*WORK INSTRUCTION*.
Exact copies of all the lines below are wanted, without a single picture.

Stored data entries
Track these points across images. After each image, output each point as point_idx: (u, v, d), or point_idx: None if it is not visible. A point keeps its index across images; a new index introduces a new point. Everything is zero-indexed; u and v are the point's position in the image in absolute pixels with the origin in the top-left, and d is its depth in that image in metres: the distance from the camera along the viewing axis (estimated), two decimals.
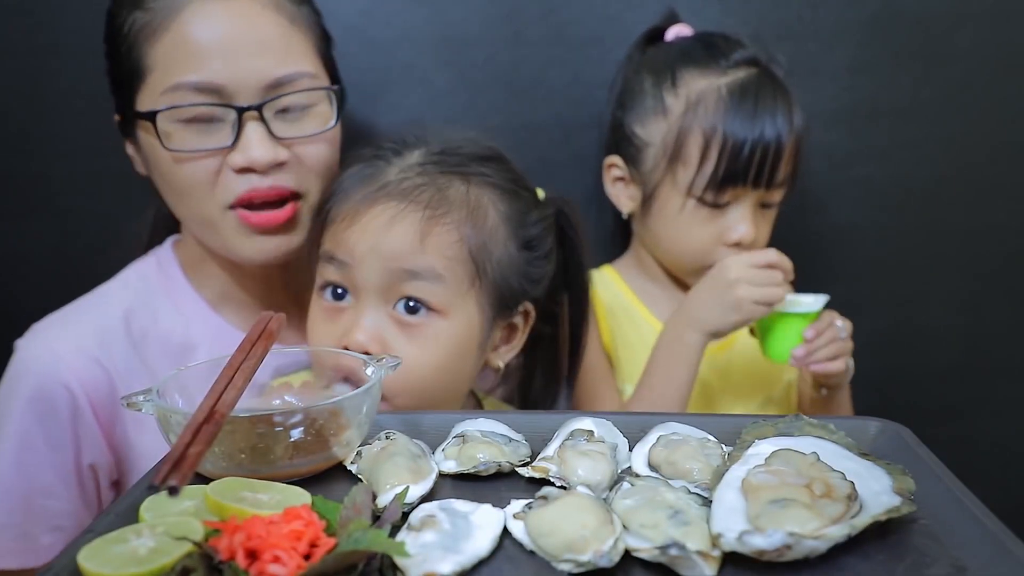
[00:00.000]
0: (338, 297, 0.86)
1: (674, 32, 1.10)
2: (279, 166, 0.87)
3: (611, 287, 1.13)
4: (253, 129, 0.84)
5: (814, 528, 0.50)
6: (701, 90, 1.01)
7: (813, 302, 0.99)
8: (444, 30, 1.18)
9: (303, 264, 0.92)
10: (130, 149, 0.93)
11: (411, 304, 0.83)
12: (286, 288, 1.00)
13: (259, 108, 0.84)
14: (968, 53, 1.21)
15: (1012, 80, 1.23)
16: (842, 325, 1.01)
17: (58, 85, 1.18)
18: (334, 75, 0.96)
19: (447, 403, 0.88)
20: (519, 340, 0.93)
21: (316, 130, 0.89)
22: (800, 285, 1.16)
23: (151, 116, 0.83)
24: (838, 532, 0.50)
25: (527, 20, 1.18)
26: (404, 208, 0.82)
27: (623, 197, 1.10)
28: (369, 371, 0.69)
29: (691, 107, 1.01)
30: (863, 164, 1.24)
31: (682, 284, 1.11)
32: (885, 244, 1.27)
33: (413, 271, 0.82)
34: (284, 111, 0.87)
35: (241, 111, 0.84)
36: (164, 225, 1.02)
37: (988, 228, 1.27)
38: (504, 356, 0.93)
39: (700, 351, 0.97)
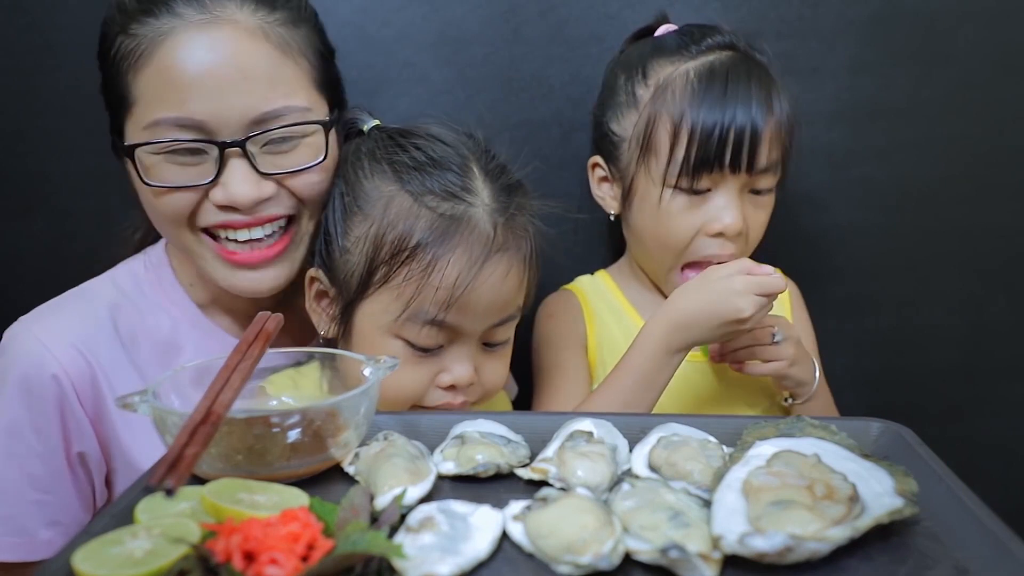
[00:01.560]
0: (426, 350, 0.86)
1: (662, 31, 1.07)
2: (263, 201, 0.84)
3: (604, 292, 1.11)
4: (236, 166, 0.82)
5: (816, 530, 0.49)
6: (668, 75, 0.98)
7: None
8: (442, 28, 1.18)
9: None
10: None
11: (493, 343, 0.89)
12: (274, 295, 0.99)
13: (242, 144, 0.81)
14: (968, 53, 1.21)
15: (1012, 80, 1.22)
16: (778, 331, 0.95)
17: (55, 84, 1.17)
18: (335, 96, 0.92)
19: None
20: None
21: (307, 163, 0.85)
22: (800, 285, 1.16)
23: (130, 151, 0.82)
24: (840, 534, 0.50)
25: (526, 18, 1.18)
26: (512, 262, 0.85)
27: (608, 198, 1.08)
28: (367, 372, 0.69)
29: (659, 93, 0.98)
30: (863, 164, 1.24)
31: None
32: (885, 244, 1.27)
33: (510, 316, 0.88)
34: (273, 143, 0.84)
35: (223, 146, 0.81)
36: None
37: (988, 228, 1.27)
38: None
39: (682, 360, 0.92)
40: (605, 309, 1.10)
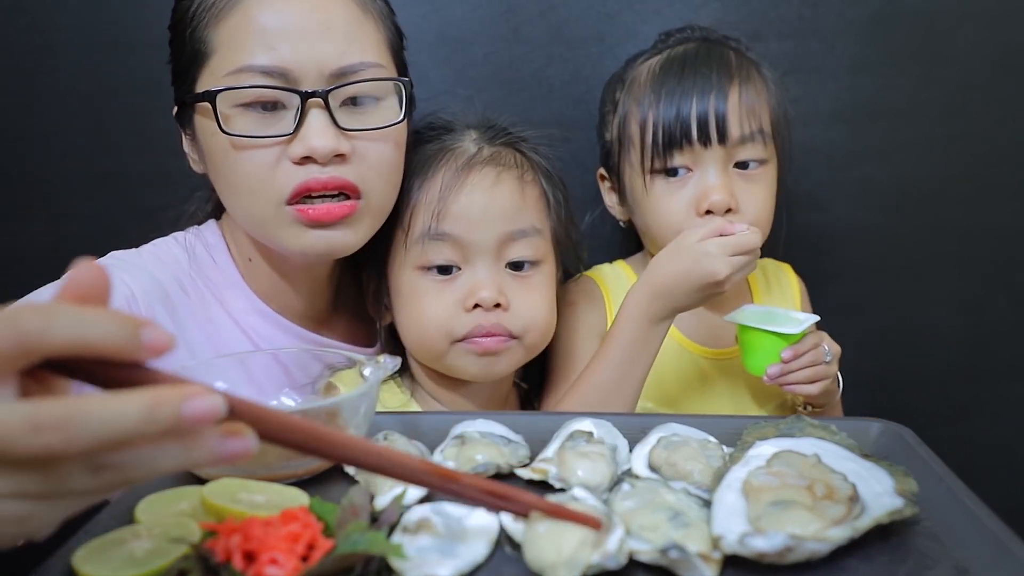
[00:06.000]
0: (445, 271, 0.90)
1: None
2: (340, 158, 0.83)
3: (624, 281, 1.10)
4: (316, 116, 0.81)
5: (815, 530, 0.49)
6: (637, 72, 1.03)
7: (803, 320, 0.93)
8: (442, 28, 1.18)
9: (347, 270, 0.96)
10: (187, 145, 0.90)
11: (515, 262, 0.91)
12: (329, 291, 0.99)
13: (324, 95, 0.81)
14: (968, 53, 1.21)
15: (1012, 80, 1.22)
16: (828, 349, 0.94)
17: (55, 84, 1.17)
18: (404, 74, 0.93)
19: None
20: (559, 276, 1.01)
21: (382, 124, 0.86)
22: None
23: (212, 96, 0.81)
24: (840, 534, 0.49)
25: (526, 17, 1.18)
26: (499, 172, 0.90)
27: (616, 206, 1.09)
28: (367, 372, 0.69)
29: (627, 90, 1.03)
30: (863, 164, 1.24)
31: None
32: (885, 244, 1.27)
33: (521, 230, 0.90)
34: (351, 103, 0.84)
35: (305, 96, 0.81)
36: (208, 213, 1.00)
37: (988, 228, 1.27)
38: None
39: (667, 330, 0.91)
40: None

*YOUR RESPONSE*.
Track these points across images. After each image, output each point as point_idx: (u, v, d), or point_idx: None if it is not visible. A point keeps its index across images; a new index introduces a new point. Everything is zero-indexed; u and v are the point's position in the image in absolute pixels with the origin in the top-left, and d is its depth in that image in metres: the distance from the camera along the viewing axis (estimated), two decimals.
[00:00.000]
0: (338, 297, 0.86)
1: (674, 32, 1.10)
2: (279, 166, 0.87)
3: (611, 287, 1.13)
4: (253, 129, 0.84)
5: (814, 528, 0.50)
6: (701, 90, 1.01)
7: (813, 302, 0.99)
8: (444, 30, 1.18)
9: (303, 264, 0.92)
10: (130, 149, 0.93)
11: (411, 304, 0.83)
12: (286, 288, 1.00)
13: (259, 108, 0.84)
14: (968, 53, 1.21)
15: (1012, 80, 1.23)
16: (842, 325, 1.01)
17: (58, 85, 1.18)
18: (334, 75, 0.96)
19: (447, 403, 0.88)
20: (519, 340, 0.93)
21: (316, 130, 0.89)
22: (800, 285, 1.16)
23: (151, 116, 0.83)
24: (838, 532, 0.50)
25: (527, 20, 1.18)
26: (404, 208, 0.82)
27: (623, 197, 1.10)
28: (369, 371, 0.69)
29: (691, 107, 1.01)
30: (863, 164, 1.24)
31: (682, 284, 1.11)
32: (885, 244, 1.27)
33: (413, 271, 0.82)
34: (284, 111, 0.87)
35: (241, 111, 0.84)
36: (164, 225, 1.02)
37: (988, 228, 1.27)
38: (504, 356, 0.93)
39: (700, 351, 0.97)
[00:01.560]
0: (426, 350, 0.86)
1: (662, 31, 1.07)
2: (263, 201, 0.84)
3: (604, 292, 1.11)
4: (236, 166, 0.82)
5: (816, 530, 0.49)
6: (668, 75, 0.98)
7: None
8: (442, 28, 1.18)
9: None
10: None
11: (493, 343, 0.89)
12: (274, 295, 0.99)
13: (242, 144, 0.81)
14: (968, 53, 1.21)
15: (1012, 80, 1.22)
16: (778, 331, 0.95)
17: (55, 84, 1.17)
18: (335, 96, 0.92)
19: None
20: None
21: (307, 163, 0.85)
22: (800, 285, 1.16)
23: (130, 151, 0.82)
24: (840, 534, 0.50)
25: (526, 18, 1.18)
26: (512, 262, 0.85)
27: (608, 198, 1.08)
28: (367, 372, 0.69)
29: (659, 93, 0.98)
30: (863, 164, 1.24)
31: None
32: (885, 244, 1.27)
33: (510, 316, 0.88)
34: (273, 143, 0.84)
35: (223, 146, 0.81)
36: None
37: (988, 228, 1.27)
38: None
39: (682, 360, 0.92)
40: (605, 309, 1.10)
[00:06.000]
0: (445, 271, 0.90)
1: None
2: (340, 158, 0.83)
3: (624, 281, 1.10)
4: (316, 116, 0.81)
5: (815, 530, 0.49)
6: (637, 72, 1.03)
7: (803, 320, 0.93)
8: (442, 28, 1.18)
9: (347, 270, 0.96)
10: (187, 145, 0.90)
11: (515, 262, 0.91)
12: (329, 291, 0.99)
13: (324, 95, 0.81)
14: (968, 53, 1.21)
15: (1012, 80, 1.22)
16: (828, 349, 0.94)
17: (55, 84, 1.17)
18: (404, 74, 0.93)
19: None
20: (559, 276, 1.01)
21: (382, 124, 0.86)
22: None
23: (212, 96, 0.81)
24: (840, 534, 0.49)
25: (526, 17, 1.18)
26: (499, 172, 0.90)
27: (616, 206, 1.09)
28: (367, 372, 0.69)
29: (627, 90, 1.03)
30: (863, 164, 1.24)
31: None
32: (885, 244, 1.27)
33: (521, 230, 0.90)
34: (351, 103, 0.84)
35: (305, 96, 0.81)
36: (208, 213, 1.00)
37: (988, 228, 1.27)
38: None
39: (667, 330, 0.91)
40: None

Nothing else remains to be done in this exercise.